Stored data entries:
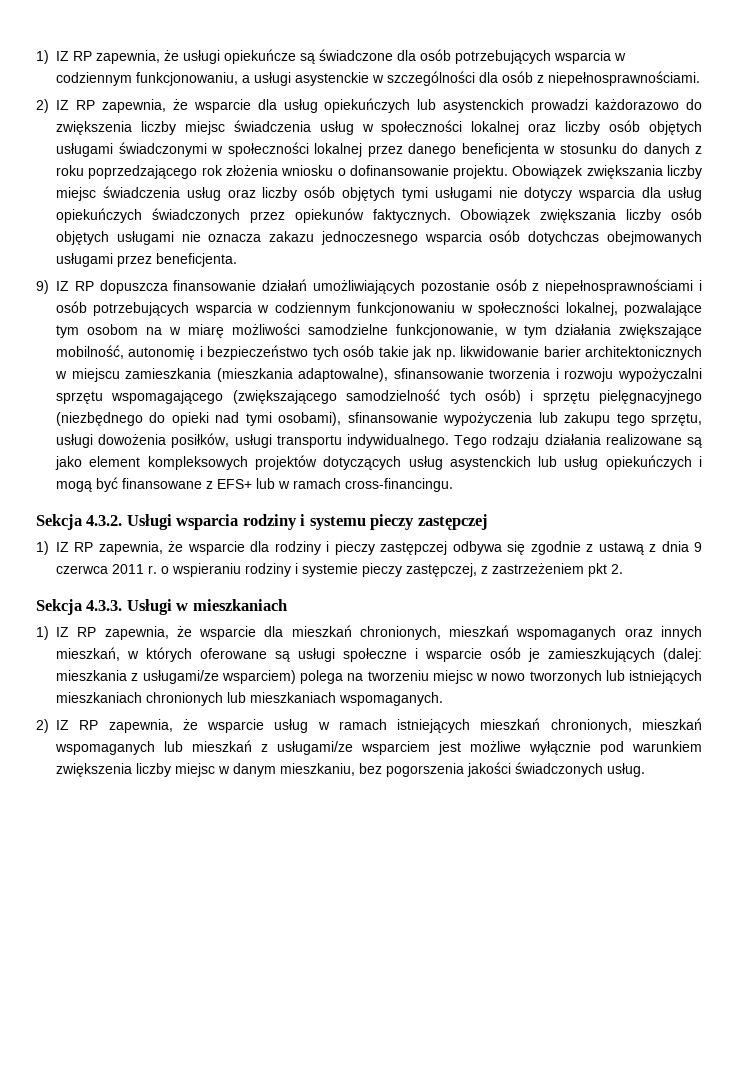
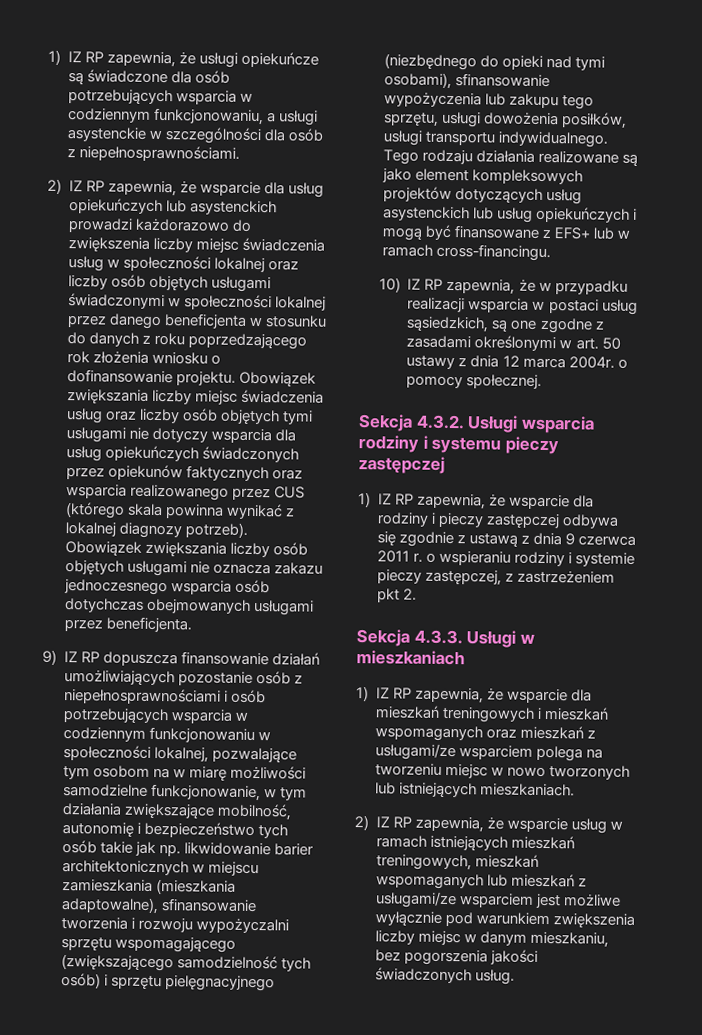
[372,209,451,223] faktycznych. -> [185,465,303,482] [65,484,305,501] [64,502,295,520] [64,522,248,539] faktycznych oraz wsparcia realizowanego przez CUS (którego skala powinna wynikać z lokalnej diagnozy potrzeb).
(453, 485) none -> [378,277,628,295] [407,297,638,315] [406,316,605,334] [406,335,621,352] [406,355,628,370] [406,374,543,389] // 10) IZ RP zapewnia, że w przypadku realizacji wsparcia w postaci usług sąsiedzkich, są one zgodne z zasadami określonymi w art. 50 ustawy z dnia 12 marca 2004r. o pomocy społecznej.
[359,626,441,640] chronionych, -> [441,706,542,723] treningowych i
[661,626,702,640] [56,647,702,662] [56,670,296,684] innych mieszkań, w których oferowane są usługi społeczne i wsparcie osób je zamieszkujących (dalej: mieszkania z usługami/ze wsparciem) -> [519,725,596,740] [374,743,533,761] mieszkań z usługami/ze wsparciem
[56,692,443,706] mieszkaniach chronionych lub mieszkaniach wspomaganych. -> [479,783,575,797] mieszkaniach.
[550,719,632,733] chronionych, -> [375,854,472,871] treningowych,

▸ **TO DO**
So that the copy stays exact, reproduce each record word for word and leave its images out.

▸ **WRITTEN RESPONSE**
[372,209,451,223] faktycznych. -> [185,465,303,482] [65,484,305,501] [64,502,295,520] [64,522,248,539] faktycznych oraz wsparcia realizowanego przez CUS (którego skala powinna wynikać z lokalnej diagnozy potrzeb).
(453, 485) none -> [378,277,628,295] [407,297,638,315] [406,316,605,334] [406,335,621,352] [406,355,628,370] [406,374,543,389] // 10) IZ RP zapewnia, że w przypadku realizacji wsparcia w postaci usług sąsiedzkich, są one zgodne z zasadami określonymi w art. 50 ustawy z dnia 12 marca 2004r. o pomocy społecznej.
[359,626,441,640] chronionych, -> [441,706,542,723] treningowych i
[661,626,702,640] [56,647,702,662] [56,670,296,684] innych mieszkań, w których oferowane są usługi społeczne i wsparcie osób je zamieszkujących (dalej: mieszkania z usługami/ze wsparciem) -> [519,725,596,740] [374,743,533,761] mieszkań z usługami/ze wsparciem
[56,692,443,706] mieszkaniach chronionych lub mieszkaniach wspomaganych. -> [479,783,575,797] mieszkaniach.
[550,719,632,733] chronionych, -> [375,854,472,871] treningowych,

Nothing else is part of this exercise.